If there is one thing that has helped her rise to the heights of the past two months, it is probably the help of Patrick Mouratoglou, who has run a tennis academy in France for many years and helped form the career of Marcos Baghdatis. His appearance in her camp after her shocking first-round loss at Roland Garros came as a surprise, but they have worked together since and quickly have established a close connection.
Surrounded by French reporters in the players' garden last night, Mouratoglou was talking about Serena’s improved attitude on court, which showed when she shrugged off a foot fault, as if the explosion such a judgment caused last year ago had never happened. “She was also able to raise her game back up to its proper level,” Mouratoglou said. “In the end it made the decisive difference.”
The difference the Frenchman has made is clear. By whatever means, he has brought some serenity to Serena’s professional life. “He’s been really positive in my life,” Serena said. “I love how calm he is. I’m a little crazy. Whenever I look up he always looks so confident. I love that.”
But, of course, the primary emotion after this triumph was one of excitement and joy. “I knew I could do well this summer but I never expected to win all these titles,” she said, with a vast halo of hair framing a huge smile. “Everything has been so amazing, it’s just been fabulous. Obviously I would have wanted to win easy, but at the same time, this is more exciting because you don’t really know what’s coming. You don’t know what to expect and then you get it. This is the best feeling, I think, in tennis.”
Serena won the US Open for the first time in 1999 and again in 2002 and 2008. “Three decades — the 90’s, the 2000’s and 2010’s — that’s kinda cool,” she said. “Thirteen years is a long time between first and last. I was reading this morning how Pete Sampras won in 1990 and 2002. That was 12 years apart. That was pretty awesome. And for me to get this in 13 years — it’s so cool. I’m so excited.”

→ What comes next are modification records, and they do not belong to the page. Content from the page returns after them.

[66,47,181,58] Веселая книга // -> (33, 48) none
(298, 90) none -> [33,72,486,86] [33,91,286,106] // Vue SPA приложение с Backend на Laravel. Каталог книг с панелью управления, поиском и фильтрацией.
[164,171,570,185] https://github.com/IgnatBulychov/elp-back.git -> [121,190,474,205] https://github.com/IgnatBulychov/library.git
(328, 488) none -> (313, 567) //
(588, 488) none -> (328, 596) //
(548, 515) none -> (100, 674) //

But Serena was not getting totally carried away. Asked about being called the greatest of all time, she said, “Weird. I don’t consider myself the greatest. In just consider myself a tennis player who’s trying to do the best I can. And from then I’m just Serena. That’s all I am and I’ll never be anything else. Just Serena.”
Azarenka was open and honest and, it must be said, unusually charming in her news conference.

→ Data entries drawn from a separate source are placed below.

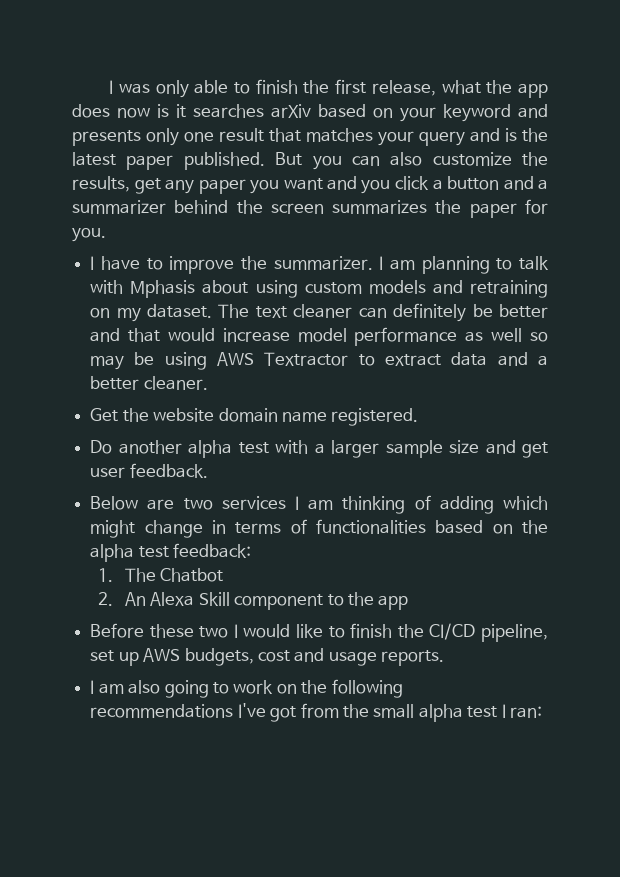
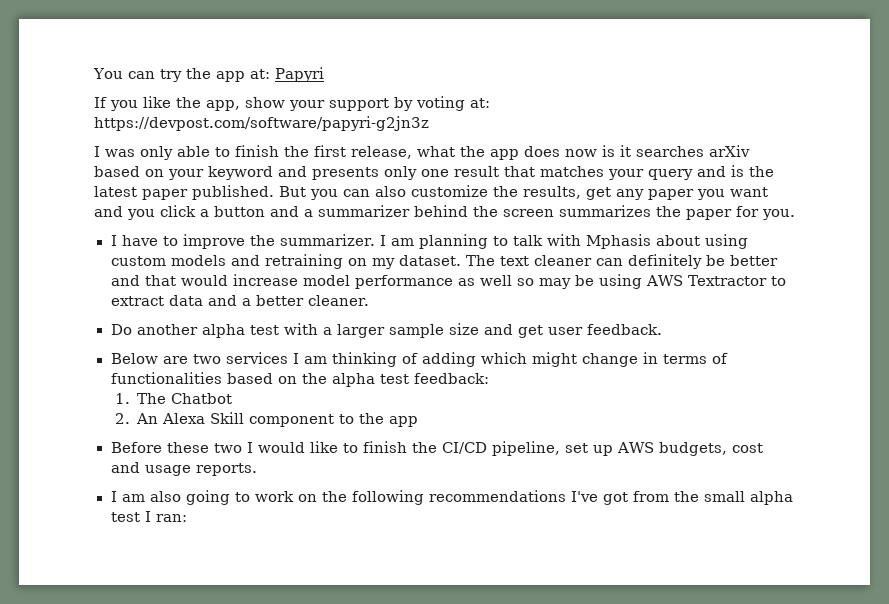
(109, 87) none -> [93,67,324,82] [94,96,490,111] [94,116,429,131] You can try the app at: Papyri // If you like the app, show your support by voting at: https://devpost.com/software/papyri-g2jn3z //
[90,408,419,426] // Get the website domain name registered. -> (370, 300) none

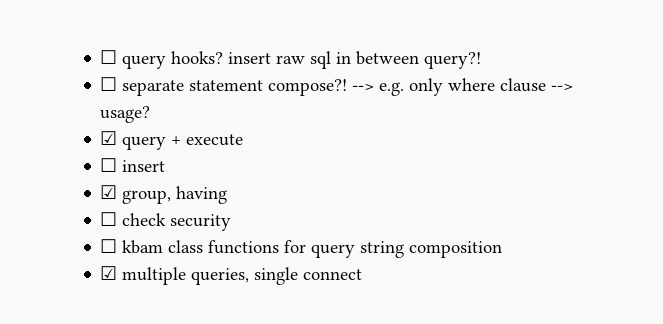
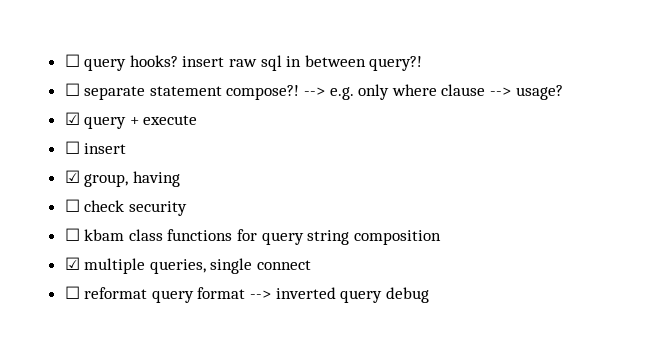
(363, 274) none -> [64,286,429,303] // ☐ reformat query format --> inverted query debug

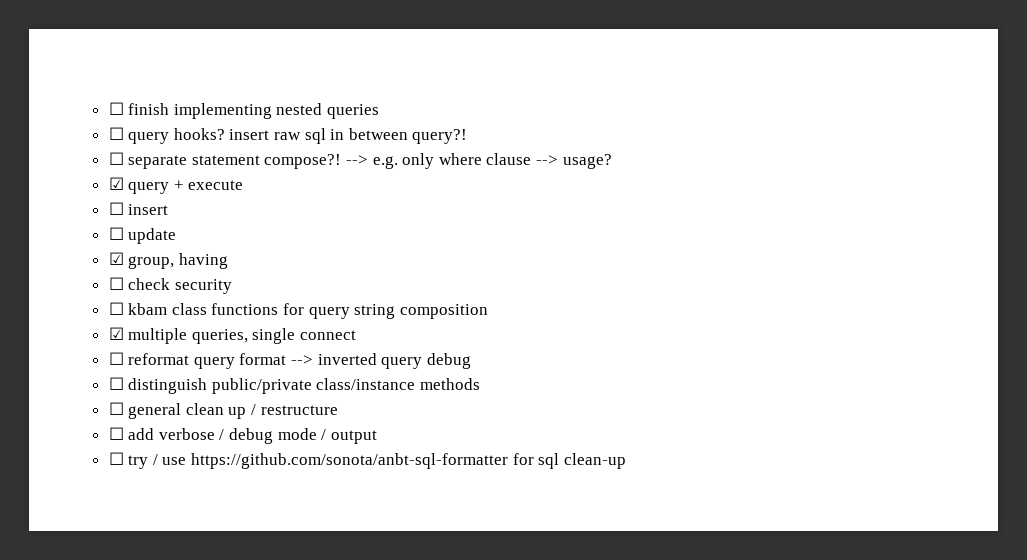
[64,54,80,67] ☐ -> [108,102,380,119] [108,127,124,140] ☐ finish implementing nested queries // ☐
(127, 148) none -> [108,227,177,244] // ☐ update
(429, 295) none -> [108,377,481,394] [108,402,338,419] [108,427,377,444] [108,452,626,469] // ☐ distinguish public/private class/instance methods // ☐ general clean up / restructure // ☐ add verbose / debug mode / output // ☐ try / use https://github.com/sonota/anbt-sql-formatter for sql clean-up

“It was a great match,” she said. “Could it have gone my way? Probably, yes. But it didn’t and being so close it hurts deeply. It makes you feel sad. But I am proud of myself in one way.”
Asked how she was feeling as the duel reached its climax, she replied: “At this moment it feels as if there is no room for error. There is no room for a wrong decision. It is absolutely tense but you have to know what you are doing, you have to trust yourself. And I did.”
She was full of praise for her opponent: “She’s definitely the toughest player, mentally, there is and, of course, she’s got the power. For me she’s the greatest player of all time. She makes me take my game, my personality, my physical game to the next level. Having players like her, like Maria (Sharapova), like Petra (Kvitova) in the women’s tour right now is priceless; they always push me to do better.”
Despite the loss, Azarenka insisted she enjoyed her first US Open final. “I feel like I’m in a place where I belong,” she said. “It’s something that you will never be able to describe with words because the feeling you get, that energy; all eyes on you waiting for you to serve or return, it’s absolutely incredible. And it was a lot of fun. Maybe it wasn’t always showing on my face, but it was a lot of fun.”